Previous efforts in our lab towards the enantioselective synthesis of azabicyclic

significant drawbacks, including the need for different transformations depending on the desired ring size, inconsistencies in alkylation of the tert-butanesulfinyl nitrogen, and the lack of ability to access multiple rings from a single lynchpin intermediate. Encouraged by the results of our model system, we opted to develop this into a general methodology that would allow rapid access to diverse small to large azabicyclic ring systems (Scheme 2.9.4).

Scheme 2.9.4 Envisioned route to access diverse 1-azabicyclo[m.n.0]alkane cores.

Following the same method described above for the model system, the chloroalkyl N-(tert-butanesulfinyl)aldimines were easily prepared in 92-94% yields by condensing the corresponding chloroaldehydes with the Ellman (S)-tert- butanesulfinamide. A subsequent indium-mediated allylation reaction afforded the anticipated (R)-anti-adducts in >9:1 diastereoselectivity and 85-86% yield. Acid- mediated deprotection and base-induced, microwave-assisted cyclization and alkylation with the required allyl, butenyl and pentenyl bromides smoothly afforded the chiral N- alkyl ring systems in 63-83% yields for the three-step, one-pot reaction sequence

Scheme 2.9.5 Enantioselective synthesis of N-alkyl rings.

Yields for the RCM reaction averaged 70% for all the substrates, providing high-yielding, enantioselective access to each of the 1-azabicyclo[m.n.0]alkane systems. Overall yields from the commercial chloroaldehydes ranged from 29-59%. This work provides a general route to access these important azabicyclic ring systems with an embedded olefin handle for further functionalization (Figure 2.9.1).⁴²

Figure 2.9.1 Mono-unsaturated 1-azabicyclo[m.n.0]alkane ring systems.

Once the conditions for the methodology were optimized, we moved on to its application in the total synthesis of stemaphylline. The required chloroalkyl N-(tert- butanesulfinyl)aldimine was easily prepared from the corresponding alcohol in 93% yield (Scheme 2.9.5). We then shifted our focus towards the synthesis of the required complex allylic bromide for the indium-mediated allylation.

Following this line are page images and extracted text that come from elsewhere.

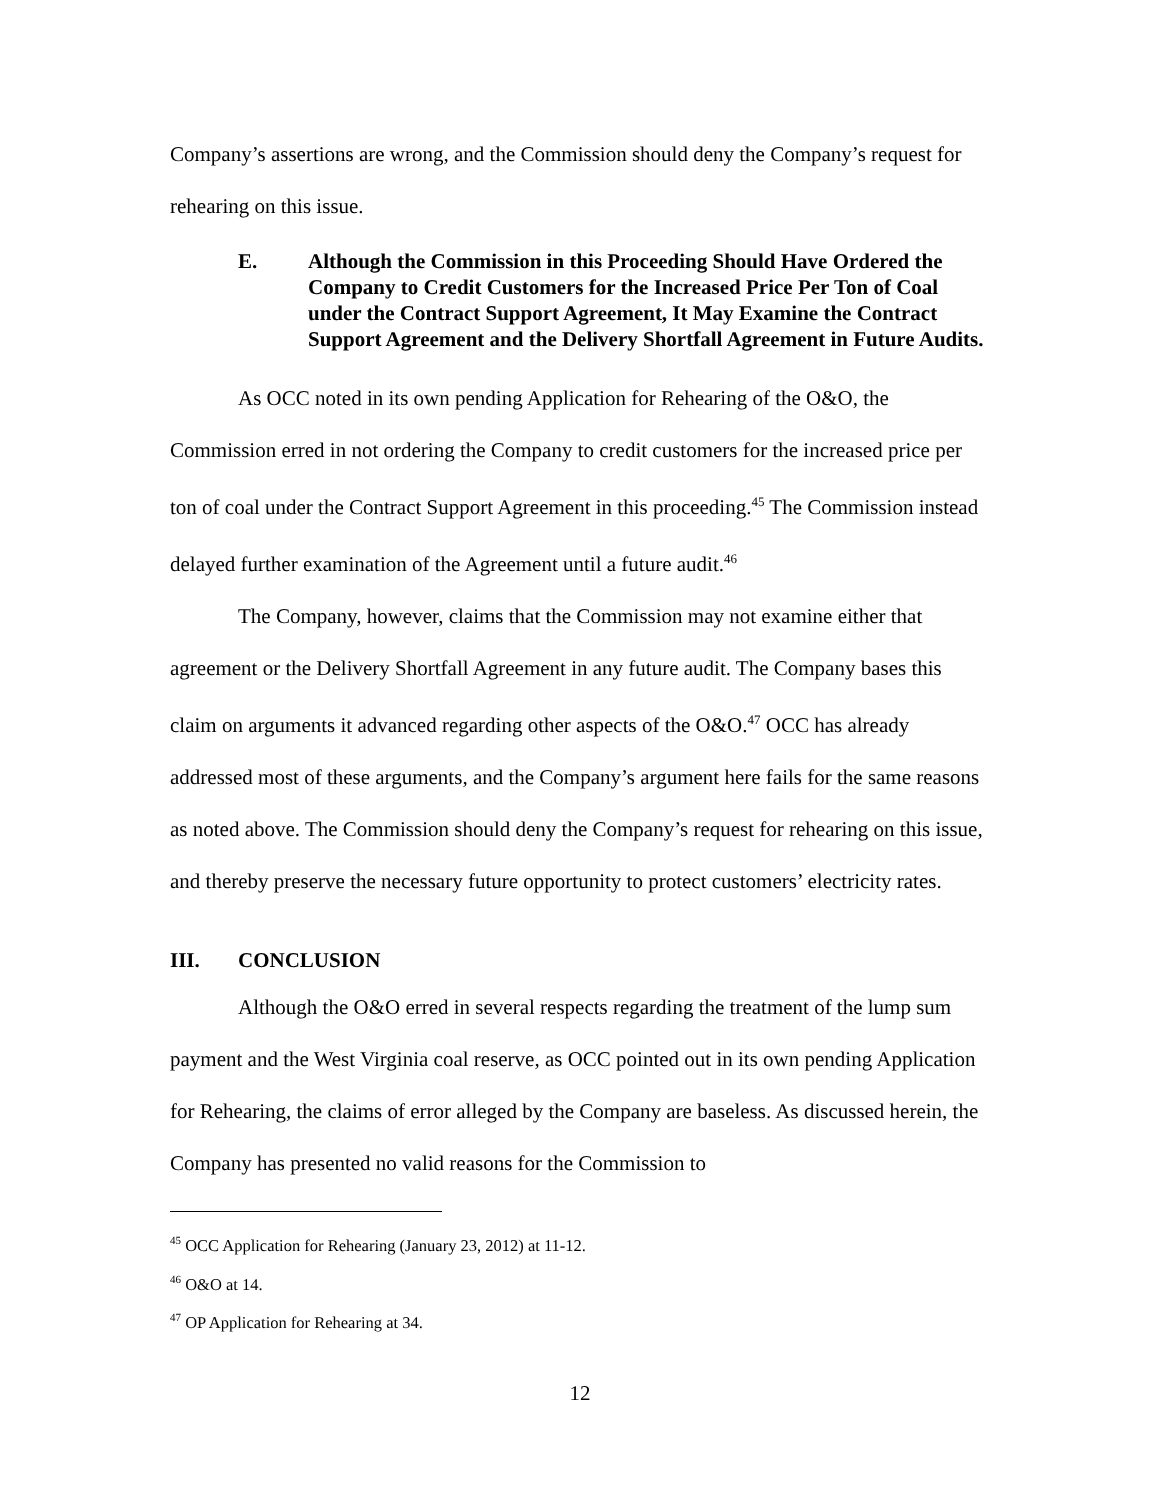Company’s assertions are wrong, and the Commission should deny the Company’s request for rehearing on this issue.
E. Although the Commission in this Proceeding Should Have Ordered the Company to Credit Customers for the Increased Price Per Ton of Coal under the Contract Support Agreement, It May Examine the Contract Support Agreement and the Delivery Shortfall Agreement in Future Audits.
As OCC noted in its own pending Application for Rehearing of the O&O, the Commission erred in not ordering the Company to credit customers for the increased price per ton of coal under the Contract Support Agreement in this proceeding.<sup>45</sup> The Commission instead delayed further examination of the Agreement until a future audit.<sup>46</sup>
The Company, however, claims that the Commission may not examine either that agreement or the Delivery Shortfall Agreement in any future audit. The Company bases this claim on arguments it advanced regarding other aspects of the O&O.<sup>47</sup> OCC has already addressed most of these arguments, and the Company’s argument here fails for the same reasons as noted above. The Commission should deny the Company’s request for rehearing on this issue, and thereby preserve the necessary future opportunity to protect customers’ electricity rates.
III. CONCLUSION
Although the O&O erred in several respects regarding the treatment of the lump sum payment and the West Virginia coal reserve, as OCC pointed out in its own pending Application for Rehearing, the claims of error alleged by the Company are baseless. As discussed herein, the Company has presented no valid reasons for the Commission to
<sup>45</sup> OCC Application for Rehearing (January 23, 2012) at 11-12.
<sup>46</sup> O&O at 14.
<sup>47</sup> OP Application for Rehearing at 34.
12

The synthesis of the allylic bromide emanated from a Myers alkylation of (1R,2R)-(−)-pseudoephedrinepropionamide with TBDPS protected iodoethanol which proceeded in 83% yield. Reductive cleavage of the chiral auxiliary and subsequent Ley oxidation to the corresponding aldehyde gave the chiral, α-methyl aldehyde in 65% yield over two steps. The aldehyde was subjected to a Horner-Wadsworth-Emmons olefination with triethyl phosphonoacetate to give the α,β-unsaturated ester in 81% yield. Reduction of the ester to the allylic alcohol with diisobutylaluminum hydride (DIBAL) followed by an Appel reaction afforded the allylic bromide in 89% yield over two steps (Scheme

Scheme 2.9.6 Synthesis of allylic bromide.

With the allylic bromide in hand we attempted the indium-mediated allylation on the chloroalkyl imine. Regrettably, the allylation resulted in only starting material after stirring for 3 days at room temperature, and only about 5% conversion to product by LCMS after heating for an additional 3 days with no isolatable product (Scheme 2.9.8).

Scheme 2.9.7 Attempted indium-mediated allylation in route to stemaphylline.

Based on these results, we decided to perform a screen of allylic bromides to test the limits of the indium-mediated allylation. Using crotyl bromide, we found that the

indium-mediated allylation smoothly provided the allylated product in 91% yield. When 1-bromo-4-methylpent-2-ene was used, the allylated product was obtained in only 6%

isolated yield. This indicated that when branching is introduced into the allylic bromide at the 4-position the reactivity is greatly reduced (Scheme 2.9.9). Based on these results we chose to explore a new way to intercept the same intermediates from the indium route.

Scheme 2.9.8 Effect of olefin substitution on indium-mediated allylation.